Es ist aber auch offensichtlich, dass Macron gern im Mittelpunkt steht. Durch sein konstantes Streben, bei diplomatischen Problemen zu intervenieren, versucht Macron sich als Vermittler oder Friedensmacher zu inszenieren – vielleicht in der Hoffnung, dass sich ein Moment ergibt, in dem er Geschichte schreiben kann. Dies steht in starkem Kontrast zum eher nicht-kontroversen Charakter der international wohl beliebteren deutschen Kanzlerin.

Dieser Vergleich ist fast metaphorisch für die Differenz in der Außenpolitik von Berlin und Paris.

Während Merkel eher versucht, im europäischen Einklang unter Einbeziehung Frankreichs zu agieren, versucht Macron gern, persönlich hervorzustechen. Dies wurde allein in den letzten Monaten anhand seiner Kommentare zu Libyen, Zypern, Libanon, Türkei, Griechenland, Armenien, Aserbaidschan, oder Weißrussland deutlich.
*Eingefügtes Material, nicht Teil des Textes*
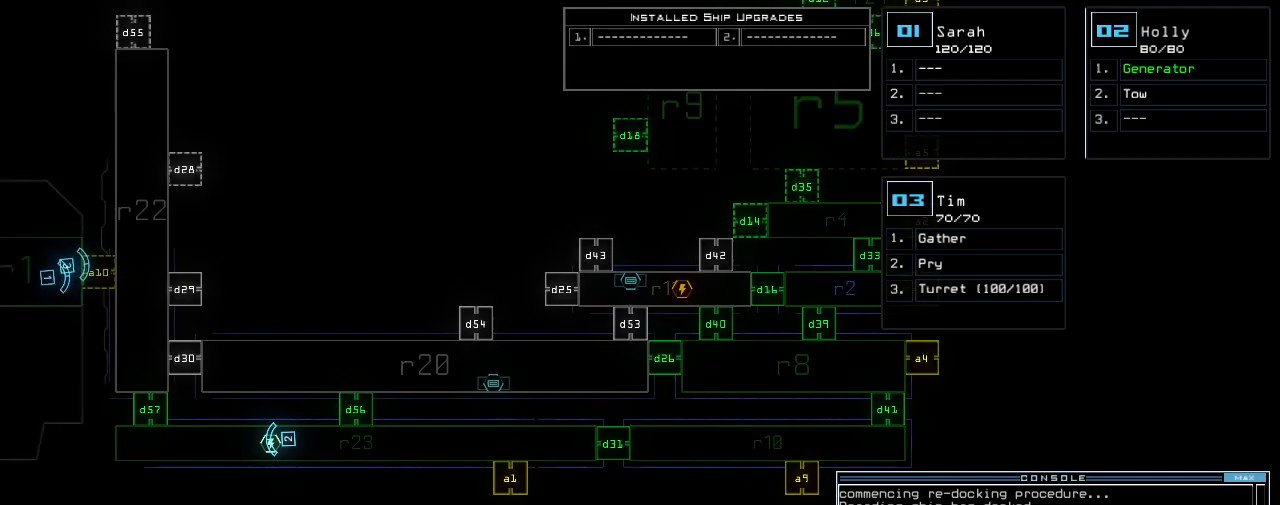
Gameplay with keyboard; each line is a JSON object with the keys held at the frame after it. "events" lists presses ("down") and releases ("up") of ".", "0", "1", "2", "3", "4", "5", "6", "7", "8", "9", "a", "b", "backspace", "c", "caps_lock", "comma", "ctrl_l", "ctrl_r", "d", "down", "e", "equals", "escape", "f", "f8", "g", "h", "i", "j", "k", "l", "left", "m", "minus", "n", "o", "p", "q", "quote", "r", "return", "right", "s", "semicolon", "shift_l", "shift_r", "space", "t", "tab", "tilde", "u", "up", "v", "w", "x", "y" and "z" between this image and that frame as [ms after this image, input, new state], when the widget could be followed in between. No other keys are recorded. Mouse input is not recorded. Not read: other_keys.
{"keys": ["up"], "events": [[20, "a", "up"], [40, "r", "up"], [280, "return", "down"], [340, "return", "up"], [380, "3", "down"], [440, "3", "up"], [440, "up", "down"]]}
Dabei kommt es zu viel Aufmerksamkeit und wenig Resultaten, z.B. als Macron unbedingt ein Treffen zwischen dem iranischen Präsidenten Hassan Rouhani und dem ehemaligen US-Präsidenten Trump arrangieren wollte, das jedoch nicht zustande kam.
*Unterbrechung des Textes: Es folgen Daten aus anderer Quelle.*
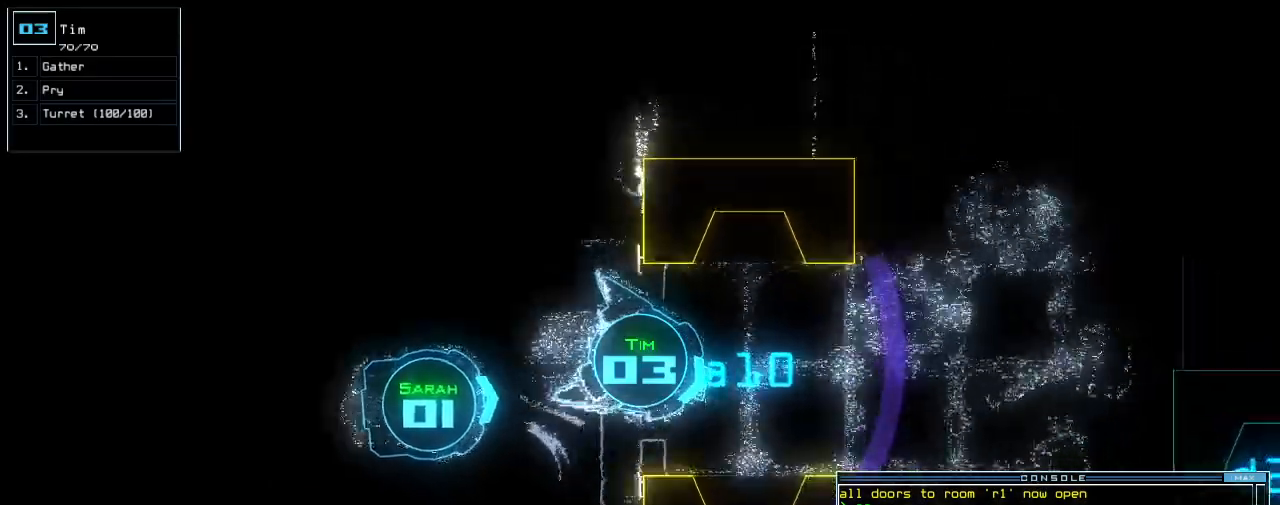
{"keys": ["up"], "events": [[60, "up", "up"], [80, "left", "up"], [240, "up", "down"]]}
Macron schlug kürzlich auch eine Annäherung an Russland vor. Dies hätte vielleicht sogar einen produktiven Kontrast zur anti-russischen Linie der EU und der NATO und vor allem der osteuropäischen Mitgliedstaaten darstellen und damit einen Ausgleich schaffen können. Doch auch hier folgte seinen Worten keine Strategie.

Es ist auch ein Kampf um Relevanz. Frankreich ist ein besiegtes Kolonialreich, das um Anerkennung außerhalb Europas kämpft. Das ist Deutschland auch. Doch ist Berlin eine größere wirtschaftliche und politische Macht, die ihre Ziele subtiler durchsetzen kann, dadurch aber auch, im Rahmen der historischen Rivalität, heutzutage einen Schatten über Frankreich wirft.

Aber auch auf internationaler Ebene agieren Deutschland und Frankreich dennoch im Einklang. Beide unterstützen kategorisch ihre strukturelle Bindung an die USA und Washingtons Verbündete. Im Einklang mit der EU unterstützen sie menschenrechtsverachtende Diktaturen, wenn sie davon profitieren können. Auch das ist deutsch-französische Solidarität.